▶

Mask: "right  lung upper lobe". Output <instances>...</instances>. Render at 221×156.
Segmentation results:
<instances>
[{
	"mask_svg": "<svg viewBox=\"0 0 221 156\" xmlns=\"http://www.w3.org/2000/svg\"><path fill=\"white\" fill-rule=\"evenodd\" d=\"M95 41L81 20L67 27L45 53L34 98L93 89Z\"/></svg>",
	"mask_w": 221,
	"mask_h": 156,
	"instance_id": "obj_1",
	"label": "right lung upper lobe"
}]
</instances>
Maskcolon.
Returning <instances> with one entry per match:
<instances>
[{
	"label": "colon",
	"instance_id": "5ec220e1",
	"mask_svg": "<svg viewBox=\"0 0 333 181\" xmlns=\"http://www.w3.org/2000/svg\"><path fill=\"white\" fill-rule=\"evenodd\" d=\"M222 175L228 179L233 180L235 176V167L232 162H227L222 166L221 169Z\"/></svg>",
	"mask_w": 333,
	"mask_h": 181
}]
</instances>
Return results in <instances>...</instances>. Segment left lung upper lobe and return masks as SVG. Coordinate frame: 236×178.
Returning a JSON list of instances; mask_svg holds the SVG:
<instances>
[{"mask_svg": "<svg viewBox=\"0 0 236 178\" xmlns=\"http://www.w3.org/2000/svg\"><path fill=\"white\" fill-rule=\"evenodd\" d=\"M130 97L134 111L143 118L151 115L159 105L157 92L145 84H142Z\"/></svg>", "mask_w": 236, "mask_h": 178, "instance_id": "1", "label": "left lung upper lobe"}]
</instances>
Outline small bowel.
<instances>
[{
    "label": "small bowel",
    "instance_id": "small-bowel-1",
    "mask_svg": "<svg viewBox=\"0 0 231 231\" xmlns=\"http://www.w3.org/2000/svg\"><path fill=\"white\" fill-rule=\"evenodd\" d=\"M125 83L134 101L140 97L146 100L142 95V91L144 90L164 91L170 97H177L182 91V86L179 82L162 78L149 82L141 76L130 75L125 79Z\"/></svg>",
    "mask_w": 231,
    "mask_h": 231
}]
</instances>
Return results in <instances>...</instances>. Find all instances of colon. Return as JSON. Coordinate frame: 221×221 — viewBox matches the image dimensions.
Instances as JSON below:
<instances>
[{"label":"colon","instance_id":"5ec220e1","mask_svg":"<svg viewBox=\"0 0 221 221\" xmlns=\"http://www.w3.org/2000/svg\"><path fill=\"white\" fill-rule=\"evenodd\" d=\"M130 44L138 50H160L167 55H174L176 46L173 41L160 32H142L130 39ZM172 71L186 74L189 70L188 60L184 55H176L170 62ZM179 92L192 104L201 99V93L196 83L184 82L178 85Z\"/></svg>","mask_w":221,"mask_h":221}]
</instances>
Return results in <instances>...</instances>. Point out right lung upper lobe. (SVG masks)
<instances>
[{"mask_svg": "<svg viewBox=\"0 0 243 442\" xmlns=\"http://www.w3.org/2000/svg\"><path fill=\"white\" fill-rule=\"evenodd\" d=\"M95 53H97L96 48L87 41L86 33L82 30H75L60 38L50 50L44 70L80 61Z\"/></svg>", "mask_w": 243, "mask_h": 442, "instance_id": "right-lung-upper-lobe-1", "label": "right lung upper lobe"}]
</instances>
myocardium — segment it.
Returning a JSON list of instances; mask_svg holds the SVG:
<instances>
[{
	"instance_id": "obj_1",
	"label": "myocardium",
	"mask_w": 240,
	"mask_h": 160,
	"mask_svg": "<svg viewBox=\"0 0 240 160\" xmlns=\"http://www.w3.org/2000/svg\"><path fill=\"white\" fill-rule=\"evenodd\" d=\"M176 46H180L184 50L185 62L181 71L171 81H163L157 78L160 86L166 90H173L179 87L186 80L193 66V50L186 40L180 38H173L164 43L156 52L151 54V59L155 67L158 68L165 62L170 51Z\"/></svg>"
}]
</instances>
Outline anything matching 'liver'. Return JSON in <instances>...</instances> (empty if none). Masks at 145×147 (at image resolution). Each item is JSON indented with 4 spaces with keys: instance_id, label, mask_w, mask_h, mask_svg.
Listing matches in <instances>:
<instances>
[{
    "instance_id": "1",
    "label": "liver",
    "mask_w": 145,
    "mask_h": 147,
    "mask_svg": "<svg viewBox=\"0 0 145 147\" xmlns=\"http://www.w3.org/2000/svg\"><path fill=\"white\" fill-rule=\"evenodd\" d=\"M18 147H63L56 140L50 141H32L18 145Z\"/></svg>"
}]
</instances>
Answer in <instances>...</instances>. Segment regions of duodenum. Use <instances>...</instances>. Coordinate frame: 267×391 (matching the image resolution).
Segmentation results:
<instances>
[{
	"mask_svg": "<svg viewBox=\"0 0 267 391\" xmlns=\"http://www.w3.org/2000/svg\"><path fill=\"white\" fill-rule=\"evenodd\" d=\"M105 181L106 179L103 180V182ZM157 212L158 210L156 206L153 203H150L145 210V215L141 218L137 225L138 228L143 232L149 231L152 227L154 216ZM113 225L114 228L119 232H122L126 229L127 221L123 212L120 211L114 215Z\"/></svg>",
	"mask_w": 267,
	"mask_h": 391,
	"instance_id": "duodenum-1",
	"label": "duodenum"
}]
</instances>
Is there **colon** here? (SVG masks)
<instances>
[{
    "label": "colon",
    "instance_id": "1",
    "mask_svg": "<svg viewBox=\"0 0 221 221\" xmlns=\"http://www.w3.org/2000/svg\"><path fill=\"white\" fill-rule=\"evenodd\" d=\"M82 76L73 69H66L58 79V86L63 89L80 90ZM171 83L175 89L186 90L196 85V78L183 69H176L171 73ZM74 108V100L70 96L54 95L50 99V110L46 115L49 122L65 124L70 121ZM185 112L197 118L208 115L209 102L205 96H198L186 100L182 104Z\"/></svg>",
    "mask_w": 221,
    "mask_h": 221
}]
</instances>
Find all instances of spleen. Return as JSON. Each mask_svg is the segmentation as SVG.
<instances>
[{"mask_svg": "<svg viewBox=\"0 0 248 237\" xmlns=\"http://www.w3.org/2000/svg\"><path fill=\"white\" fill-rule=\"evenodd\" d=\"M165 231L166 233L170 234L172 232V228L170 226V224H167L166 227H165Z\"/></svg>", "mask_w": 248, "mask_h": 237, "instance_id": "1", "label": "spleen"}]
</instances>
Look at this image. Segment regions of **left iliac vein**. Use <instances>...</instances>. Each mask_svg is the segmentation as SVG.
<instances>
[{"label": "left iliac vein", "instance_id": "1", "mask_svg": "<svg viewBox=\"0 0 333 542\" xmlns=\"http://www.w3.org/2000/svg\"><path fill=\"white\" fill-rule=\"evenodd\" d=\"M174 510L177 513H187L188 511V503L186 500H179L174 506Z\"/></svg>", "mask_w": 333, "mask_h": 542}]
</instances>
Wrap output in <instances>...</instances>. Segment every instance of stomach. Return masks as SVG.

◀

- _Tarea a realizar_
Cuenta las líneas de las filas de arriba que contienen la palabra "right" y responde únicamente con el número.

- _Solución del problema_
4